Reproduisez mot pour mot le passage des dispositions législatives en commençant à « b)     le montant » et en terminant à « de l'élément A. ».

- _TEXTE RETENU_
== == ==

Dispositions législatives

[8]      L'alinéa 56(1)v) de la partie I de la Loi prévoit ce qui suit :

56(1) Sans préjudice de la portée générale de l'article 3, sont à inclure dans le calcul du revenu d'un contribuable pour une année d'imposition : [...]

v) Indemnité d'accident du travail - une indemnité reçue en vertu d'une loi sur les accidents du travail du Canada ou d'une province à l'égard d'une blessure, d'une invalidité ou d'un décès;

Le paragraphe 180.2(2) de la partie 1.2 de la Loi prévoit ce qui suit :

180.2(2) Impôt payable. Tout particulier doit payer, en vertu de la présente partie pour chaque année d'imposition, un impôt égal au résultat du calcul suivant :

A(1 - B)

A

représente le moins élevé des montants suivants :

a)     l'excédent éventuel du total visé au sous-alinéa (i) sur le montant visé au sous-alinéa (ii) :

(i)     le total des montants représentant chacun le montant, inclus dans le calcul de son revenu pour l'année en vertu de la partie I, d'une pension, d'un supplément ou d'une allocation à l'époux ou conjoint de fait prévu par la Loi sur la sécurité de la vieillesse,

(ii)    le montant d'une déduction permise en vertu du sous-alinéa 60n)(i) dans le calcul du revenu du particulier en vertu de la partie I pour l'année,

b)     le montant correspondant à 15 % de l'excédent éventuel de son revenu modifié pour l'année sur 50 000 $;

B      le taux de l'impôt payable par lui en vertu de la partie XIII sur les montants visés à l'alinéa a) de l'élément A.

== == ==

[Extraits du jeu de données]
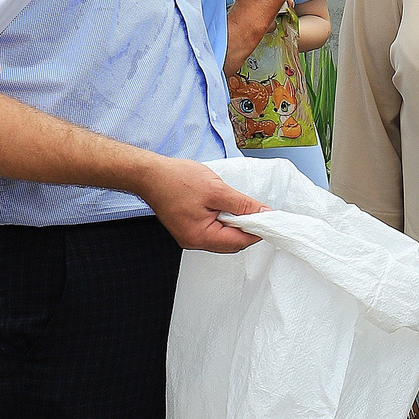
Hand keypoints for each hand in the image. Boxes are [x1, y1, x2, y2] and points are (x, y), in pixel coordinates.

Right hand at [135, 156, 265, 252]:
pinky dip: (223, 222)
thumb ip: (243, 204)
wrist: (149, 174)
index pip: (239, 242)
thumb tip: (263, 213)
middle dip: (247, 229)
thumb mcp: (217, 190)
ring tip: (238, 206)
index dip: (257, 231)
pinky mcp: (187, 228)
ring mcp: (189, 236)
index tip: (270, 220)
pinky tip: (224, 207)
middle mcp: (194, 241)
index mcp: (201, 236)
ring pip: (222, 238)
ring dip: (235, 225)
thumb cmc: (177, 180)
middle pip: (231, 243)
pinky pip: (212, 231)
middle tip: (256, 211)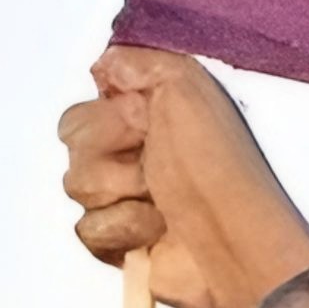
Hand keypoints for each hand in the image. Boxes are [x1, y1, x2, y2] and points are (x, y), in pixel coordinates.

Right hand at [55, 47, 308, 307]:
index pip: (84, 108)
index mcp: (150, 113)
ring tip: (163, 203)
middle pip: (74, 145)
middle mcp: (135, 151)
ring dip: (123, 195)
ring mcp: (125, 196)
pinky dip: (122, 231)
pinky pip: (86, 228)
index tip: (147, 124)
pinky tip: (155, 233)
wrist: (235, 245)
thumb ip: (140, 62)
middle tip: (156, 170)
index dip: (110, 119)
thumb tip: (104, 63)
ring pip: (77, 186)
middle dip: (112, 158)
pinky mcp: (119, 239)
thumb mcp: (187, 90)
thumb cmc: (218, 168)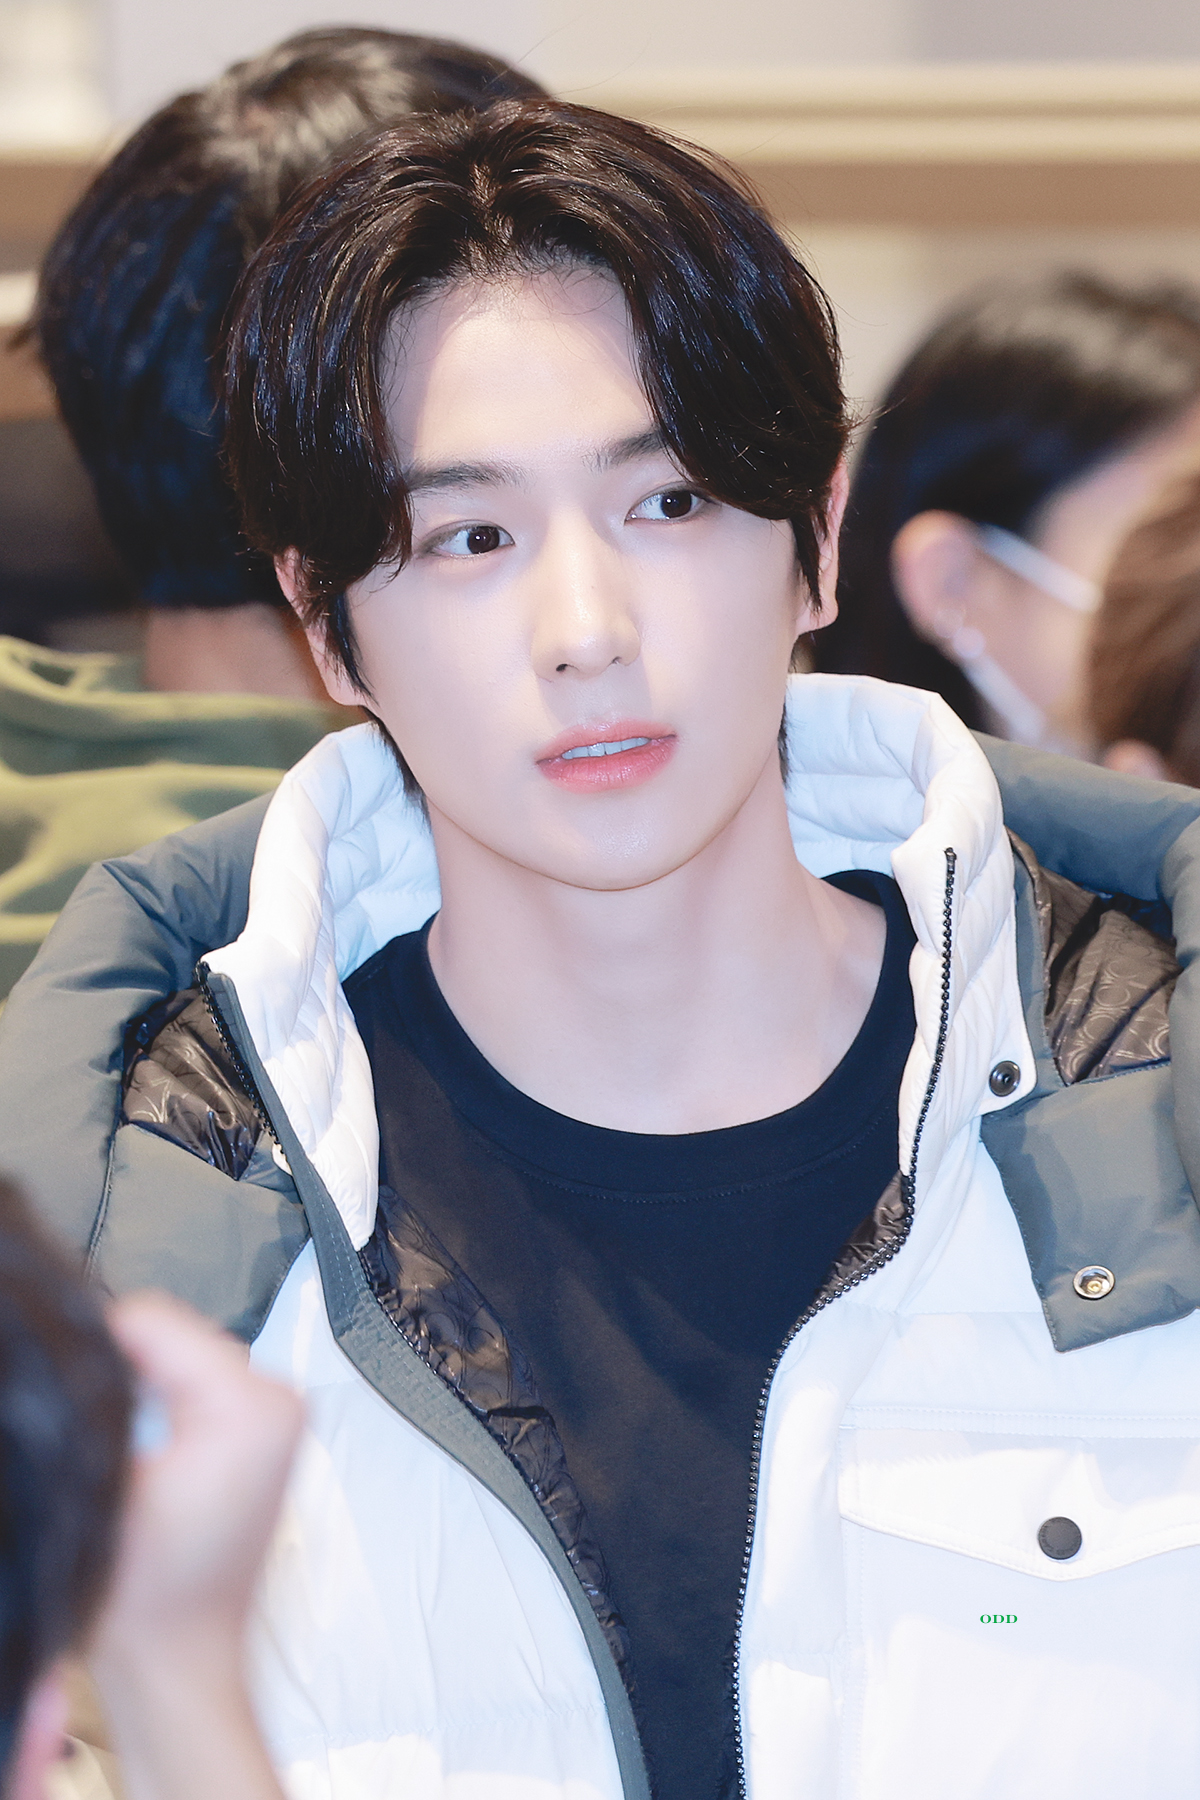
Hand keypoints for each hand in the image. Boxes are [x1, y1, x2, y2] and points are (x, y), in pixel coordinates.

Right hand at [92, 1292, 302, 1799]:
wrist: (180, 1656)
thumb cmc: (149, 1598)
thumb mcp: (103, 1480)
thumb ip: (96, 1399)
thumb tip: (80, 1342)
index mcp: (251, 1406)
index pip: (153, 1322)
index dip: (95, 1348)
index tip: (71, 1385)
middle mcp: (280, 1400)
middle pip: (174, 1336)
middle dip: (124, 1368)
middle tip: (94, 1424)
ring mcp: (280, 1414)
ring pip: (185, 1356)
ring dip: (145, 1385)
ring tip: (124, 1442)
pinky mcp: (268, 1430)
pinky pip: (202, 1383)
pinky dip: (168, 1402)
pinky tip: (147, 1444)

== == ==

- _RÉPONSE_
b)     le montant correspondant à 15 % de l'excédent éventuel de son revenu modifié pour l'année sur 50 000 $;

B      le taux de l'impôt payable par lui en vertu de la partie XIII sur les montants visés à l'alinéa a) de l'élément A.